About Genetically Modified Organisms (Contained Use)
Advances in molecular biology since the early 1970s have resulted in the growth of a wide variety of techniques, which result in genetic modification. These techniques have been applied to a wide range of micro-organisms, plants and animals, resulting in increased scientific understanding of organisms, their interactions, genetics, and functions, as well as enabling production of enyzmes, therapeutic agents and gene therapy vectors.
Genetic modification (GM) occurs where the genetic material of an organism (either DNA or RNA) is altered by use of a method that does not occur in nature and the modification can be replicated and/or transferred to other cells or organisms. Typically, GM involves the removal of DNA, its manipulation outside the cell and reinsertion into the same or another organism. The aim of GM is often to introduce a new or altered characteristic to the target organism.
The organism which has been modified is referred to as a genetically modified organism (GMO). GMOs may be plants, animals or (most commonly) micro-organisms (including bacteria, viruses parasites and fungi). Where the GMO is a micro-organism it is typically referred to as a genetically modified micro-organism (GMM). An important point to note about GMOs is that in the case of humans, even if they have undergone genetic modification as a result of, for example, gene therapy, they are not regarded as GMOs in HSE's legislation.
It is similarly important to clarify what is meant by 'contained use'. Contained use is where control measures are used to limit contact between GMOs and humans and the environment so as to provide a high level of safety. In practice, this involves work in laboratories, animal houses, plant growth facilities (including growth rooms in buildings and suitable glasshouses) and large-scale production facilities on industrial sites.

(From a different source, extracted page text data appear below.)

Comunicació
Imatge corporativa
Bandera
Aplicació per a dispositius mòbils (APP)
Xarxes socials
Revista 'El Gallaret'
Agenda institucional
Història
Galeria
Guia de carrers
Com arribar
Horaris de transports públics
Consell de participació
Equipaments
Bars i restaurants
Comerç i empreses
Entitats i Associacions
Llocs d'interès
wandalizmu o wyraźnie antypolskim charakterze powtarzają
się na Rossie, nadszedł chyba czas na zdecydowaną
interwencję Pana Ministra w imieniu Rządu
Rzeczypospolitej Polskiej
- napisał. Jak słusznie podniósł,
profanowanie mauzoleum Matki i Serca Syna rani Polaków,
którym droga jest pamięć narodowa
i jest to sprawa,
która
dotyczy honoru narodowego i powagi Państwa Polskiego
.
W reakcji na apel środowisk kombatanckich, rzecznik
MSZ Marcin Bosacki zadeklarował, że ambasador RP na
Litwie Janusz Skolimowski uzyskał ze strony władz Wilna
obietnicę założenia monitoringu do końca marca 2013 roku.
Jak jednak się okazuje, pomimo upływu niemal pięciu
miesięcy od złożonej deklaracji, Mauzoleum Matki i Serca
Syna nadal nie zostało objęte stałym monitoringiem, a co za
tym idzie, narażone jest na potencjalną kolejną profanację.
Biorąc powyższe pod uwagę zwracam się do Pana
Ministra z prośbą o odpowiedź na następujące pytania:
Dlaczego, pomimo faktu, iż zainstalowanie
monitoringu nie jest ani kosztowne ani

The vast majority of work with GMOs in contained use is inherently safe. This is because most work involves the insertion of genes into micro-organisms that have been deliberately "crippled" with disabling mutations so that they will not grow outside of the controlled environment of a laboratory test tube. Safety is thus built into the experimental design. Only a small number of activities involve GMMs that are not disabled and still capable of growth outside of the laboratory. Risk assessments for all such work must be submitted to the regulatory authorities for approval before work can commence. The regulatory authorities are thus in a position to ensure that the work is carried out in facilities and equipment that contain the infectious materials during the work activities. The assignment of these containment measures tends to be done on a precautionary basis to allow some margin of safety, where there is any uncertainty over the risks. Gradually as knowledge increases some precautionary safeguards are being removed, where there is clear evidence that they are not necessary, and efforts are being focused on ensuring the safety of those projects where there are tangible hazards. The safety record in this industry is extremely good
About this website
This site describes the health and safety regime covering work with genetically modified organisms (GMOs) in contained facilities, such as research laboratories or biotechnology production facilities.
The types of work covered range from routine laboratory work, involving the cloning of human genes in bacterial strains that are inherently safe, to projects that are at the very frontiers of our understanding of the way in which the most serious pathogens cause disease.
This site does not cover the deliberate release of modified plants in field trials of GM crops.
This site is primarily designed to provide information to assist biological safety officers, employers and others working in the field, in their task of complying with health and safety legislation. There is also some information that will also be of interest to others with a more general interest in biosafety.